* [To do] Please copy the data below, swapping every "Add to basket" for "Add to cart" and leaving everything else unchanged. Leave the pictures out.

* [Source records]
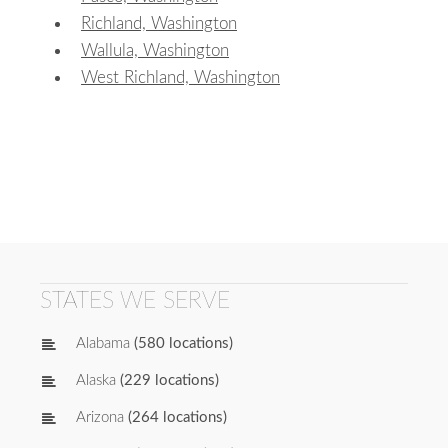
Richland, Washington
Wallula, Washington
West Richland, Washington
STATES WE SERVE
Alabama
(580 locations)
Alaska
(229 locations)
Arizona
(264 locations)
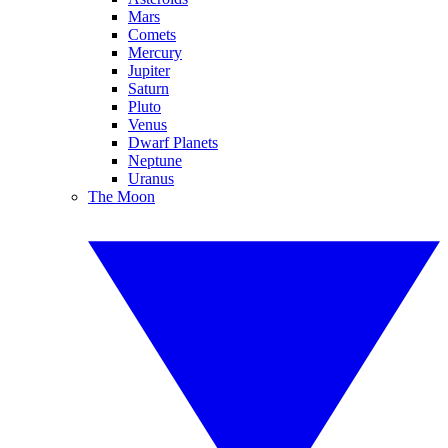
Mars
Comets
Mercury
Jupiter
Saturn
Pluto
Venus
Dwarf Planets
Neptune
Uranus
The Moon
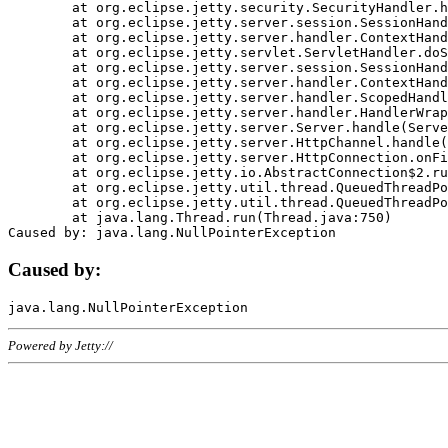
	at org.eclipse.jetty.security.SecurityHandler.handle(SecurityHandler.java:578)

	at org.eclipse.jetty.server.session.SessionHandler.doHandle(SessionHandler.java:221)

	at org.eclipse.jetty.server.handler.ContextHandler.doHandle(ContextHandler.java:1111)

	at org.eclipse.jetty.servlet.ServletHandler.doScope(ServletHandler.java:498)

	at org.eclipse.jetty.server.session.SessionHandler.doScope(SessionHandler.java:183)

	at org.eclipse.jetty.server.handler.ContextHandler.doScope(ContextHandler.java:1045)

	at org.eclipse.jetty.server.handler.ScopedHandler.handle(ScopedHandler.java:141)

	at org.eclipse.jetty.server.handler.HandlerWrapper.handle(HandlerWrapper.java:98)

	at org.eclipse.jetty.server.Server.handle(Server.java:461)

	at org.eclipse.jetty.server.HttpChannel.handle(HttpChannel.java:284)

	at org.eclipse.jetty.server.HttpConnection.onFillable(HttpConnection.java:244)

	at org.eclipse.jetty.io.AbstractConnection$2.run(AbstractConnection.java:534)

	at org.eclipse.jetty.util.thread.QueuedThreadPool.runJob(QueuedThreadPool.java:607)

	at org.eclipse.jetty.util.thread.QueuedThreadPool$3.run(QueuedThreadPool.java:536)

	at java.lang.Thread.run(Thread.java:750)

Caused by:
Powered by Jetty://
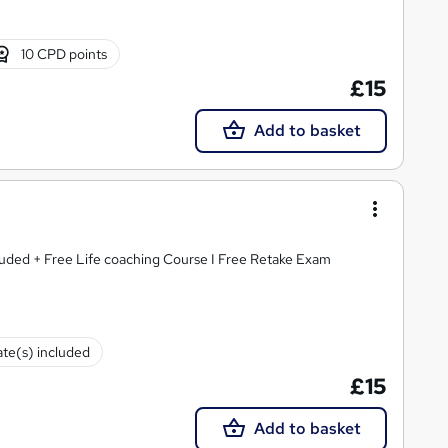
10 CPD points
£15
Add to basket
luded + Free Life coaching Course I Free Retake Exam
ate(s) included
£15
Add to basket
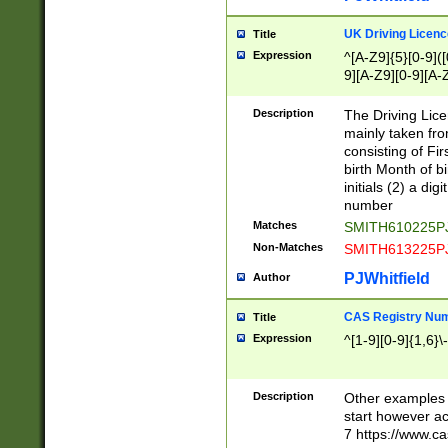
S|CWL|DGX|ACI
UK Driving Licen
Title
Expression
^[A-Z9]{5}[0-9]([
9][A-Z9][0-9][A-
Description
The Driving Lic
mainly taken fro
consisting of Fir
birth Month of bi
initials (2) a dig
number
Matches
SMITH610225P
Non-Matches
SMITH613225P
PJWhitfield
Author
CAS Registry Nu
Title
Expression
^[1-9][0-9]{1,6}\-
Description
Other examples o
start however acc
7 https://www.c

* [Task response]
Richland, Washington
Wallula, Washington
West Richland, Washington
STATES WE SERVE
Alabama
(580 locations)
Alaska
(229 locations)
Arizona
(264 locations)
Mars
Comets
Mercury
Jupiter
Saturn
Pluto
Venus
Dwarf Planets
Neptune
Uranus
The Moon
	at org.eclipse.jetty.security.SecurityHandler.handle(SecurityHandler.java:578)

	at org.eclipse.jetty.server.session.SessionHandler.doHandle(SessionHandler.java:221)

	at org.eclipse.jetty.server.handler.ContextHandler.doHandle(ContextHandler.java:1111)

	at org.eclipse.jetty.servlet.ServletHandler.doScope(ServletHandler.java:498)

	at org.eclipse.jetty.server.session.SessionHandler.doScope(SessionHandler.java:183)

	at org.eclipse.jetty.server.handler.ContextHandler.doScope(ContextHandler.java:1045)

	at org.eclipse.jetty.server.handler.ScopedHandler.handle(ScopedHandler.java:141)

	at org.eclipse.jetty.server.handler.HandlerWrapper.handle(HandlerWrapper.java:98)

	at org.eclipse.jetty.server.Server.handle(Server.java:461)

	at org.eclipse.jetty.server.HttpChannel.handle(HttpChannel.java:284)

	at org.eclipse.jetty.server.HttpConnection.onFillable(HttpConnection.java:244)

	at org.eclipse.jetty.io.AbstractConnection$2.run(AbstractConnection.java:534)

	at org.eclipse.jetty.util.thread.QueuedThreadPool.runJob(QueuedThreadPool.java:607)

	at org.eclipse.jetty.util.thread.QueuedThreadPool$3.run(QueuedThreadPool.java:536)

	at java.lang.Thread.run(Thread.java:750)

Caused by:
Powered by Jetty://
10 CPD points
£15
Add to cart
luded + Free Life coaching Course I Free Retake Exam
ate(s) included
£15
Add to cart
S|CWL|DGX|ACI
UK Driving Licen
Title
Expression
^[A-Z9]{5}[0-9]([
9][A-Z9][0-9][A-
Description
The Driving Lic
mainly taken fro
consisting of Fir
birth Month of bi
initials (2) a dig
number
Matches
SMITH610225P
Non-Matches
SMITH613225P
PJWhitfield
Author
CAS Registry Nu
Title
Expression
^[1-9][0-9]{1,6}\-
Description
Other examples o
start however acc
7 https://www.c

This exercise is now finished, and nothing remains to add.